- _Given text_:
__________
We suspected that the inaccurate estimates using the Weibull distribution were due to inaccuracies in estimating the shape parameter \(\gamma\), which is assumed constant across all time intervals. Indeed, \(\gamma\) was often under-estimated as seen in Figure 3. Values of \(\gamma\), however, were similar for both methods except when there were three change-points (Figure 3c), in which case the estimates of \(\gamma\) using the inverse hazard method were closer to the known value of two. We were unable to estimate \(\gamma\) for the simulations using the memoryless method when there was a sample size of 50 (Figure 3d).

graphic without alt text graphic without alt text
  1. One change-point.
  1. Two change-points.
graphic without alt text graphic without alt text
  1. Three change-points.
  1. Four change-points.
Figure 3: Estimated values of shape parameter γ for the Weibull distribution. Dots indicate the average estimated value for each simulation scenario with the vertical lines representing the 95% CI. The solid horizontal line represents the known value of γ. This plot demonstrates inaccurate estimates of γ for both simulation methods except when there are three change-points, in which case the estimates are more accurate using the inverse hazard method.
__________
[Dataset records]
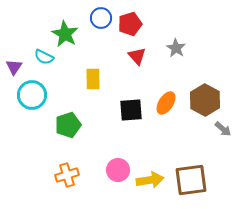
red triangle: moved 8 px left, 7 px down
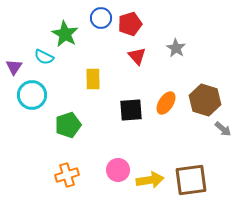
brown hexagon: rotated 12 degrees counterclockwise
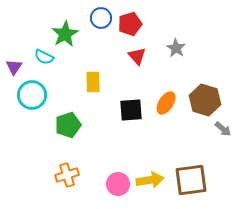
green star: rotated 12 degrees clockwise
yellow rectangle: moved 3 px down
pink circle: moved 14 px down
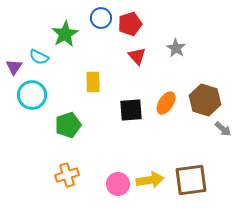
cyan semicircle: moved 5 px left
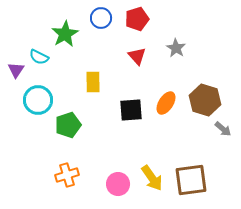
red pentagon: moved 7 px right, 5 px up
purple triangle: moved 2 px right, 3 px down
cyan circle: moved 6 px right, 5 px down
yellow arrow: moved 2 px right, 2 px up; rotated 64 degrees clockwise
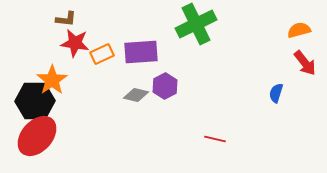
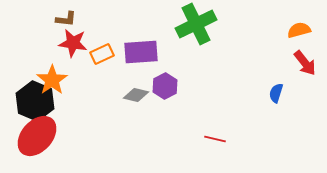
red star: moved 2 px left
black hexagon: rotated 24 degrees clockwise
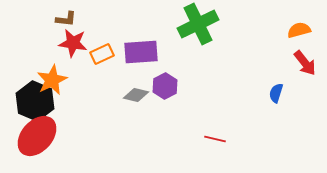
green cross: moved 2 px right
orange star: rotated 8 degrees clockwise
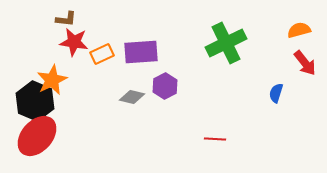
green cross: moved 28 px right, 19 px down
red star: moved 1 px right, 1 px up
gray diamond: moved 4 px left, 2 px down
red line: rotated 10 degrees counterclockwise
__________
- _Exercises_:
**a)** Answer these questions using the Weibull text:
(i) What is the known value of γ?
(ii) In Figure 3, what do the dots indicate?
(iii) At what sample size could γ not be estimated for the simulations using the memoryless method?
**b)** Reproduce the Weibull text from "1. Four change-points." up to and including "inverse hazard method.".
This data has no connection to the Weibull text.

- _Outputs_:
**a)**
(i) Two.
(ii) The average estimated value for each simulation scenario.
(iii) 50.

**b)**
1. Four change-points.
Figure 3: Estimated values of shape parameter γ for the Weibull distribution. Dots indicate the average estimated value for each simulation scenario with the vertical lines representing the 95% CI. The solid horizontal line represents the known value of γ. This plot demonstrates inaccurate estimates of γ for both simulation methods except when there are three change-points, in which case the estimates are more accurate using the inverse hazard method.